Probably the most interesting and exciting contests in the small-boat class will be the sharpie races of the Shelter Island Sharpie Club. This club was organized two years ago with about twenty members, and has grown rapidly in size and popularity. A regular race is sailed every week over a club course of five miles, and three races are sailed around Shelter Island during the season, a distance of twenty-five miles. These races are always most exciting, for the boats are limited to 16 ft. on the water-line, with no limit to the sail area. Consequently some of them get over-rigged, and an occasional upset adds zest to the sport. In addition to these races the Sharpie Club holds athletic games, including, among other events, swimming, rowing, weight-throwing, etc., and at the end of the season medals are awarded to the best all-round athletes. Last year the sharpie Frolic, owned by S. M. and G. H. Milliken, won the highest number of points, with the Chip-Chip, owned by H. V. Whitney, and the Mary Jane, owned by A. E. Whitney, tied for second place. In the athletic events H. V. Whitney took first, with W. B. Cowperthwait second.

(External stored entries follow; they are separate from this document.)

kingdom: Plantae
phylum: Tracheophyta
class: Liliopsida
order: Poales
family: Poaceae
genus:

The New England Interscholastic baseball season has thus far proved most interesting. A number of the games have already required more than nine innings play to determine the winner, and so far the Cambridge High and Latin nine has escaped defeat. At the present date of writing the standing of the clubs in the N.E.I.S.B. League is:
| Per | |||
| Clubs. | Won. | Lost. | cent. |
| Cambridge High and Latin | 2 | 0 | 1.000 |
| Hopkinson | 3 | 1 | .750 |
| Boston Latin | 1 | 1 | .500 |
| English High | 1 | 1 | .500 |
| Roxbury Latin | 1 | 1 | .500 |
| Somerville High | 0 | 3 | .000 |
The Hopkinson players received their first defeat on Friday, the 17th, but they played a good game, and showed the results of Joe Upton's coaching. The batting especially has improved. Hopkinson and C.H. & L. will have a hot fight for the pennant. Dakin of the English High-school is pitching up to his old form again, and held Somerville High down to a single hit in their recent game, which E.H.-S. won by the score of 14 to 1. But S.H.-S is one of the weakest teams in the League. The Roxbury Latin nine show want of practice, and their only redeeming virtues just now are the pitching of Morse and their general batting strength. But the New England school teams are all well provided with good pitchers this season, so that Morse's proficiency counts for little when it comes to a decisive contest. Team-work, after all, should be the mainstay of every nine.
In the tabulated record of the N.Y.I.S.A.A. games printed on p. 538 of Harper's Round Table of May 21st, a typographical error shows Hackett's time in the mile walk as 7 min. 4-2/5 sec. instead of 7 min. 46-2/5 sec., which it should be.
The Graduate.
Philadelphia, Pa.
Editor of the Round Table:
Sir,—I noticed in the first number of Harper's Round Table a reference to the "timid people" who object to football. There have been many other remarks of this kind, at various times, made in the Round Table. If you can grant me a little space, I should like to point out the injustice of sneers of this kind.
In the first place, in order that it may not be said (as it generally is said when any one lifts up his voice against the game) that I am ignorant of the subject, I may say that I am a football player myself in a small way, and until recently was heartily in favor of the game. My position is thus rather inconsistent, but it is that of many other sincere well-wishers of the game. The objection to the game that seems to me most important is its roughness, both necessary and unnecessary. First as to the latter. It is all very well to say that if players would behave like gentlemen, this would be done away with. This may be so, but it is not in the nature of boys or men, in the midst of an exciting struggle on the gridiron, to keep calm, and control their strength and their temper. In their excitement they will do things that they are sorry for afterwards, and I have never seen anything proposed that would prevent such things.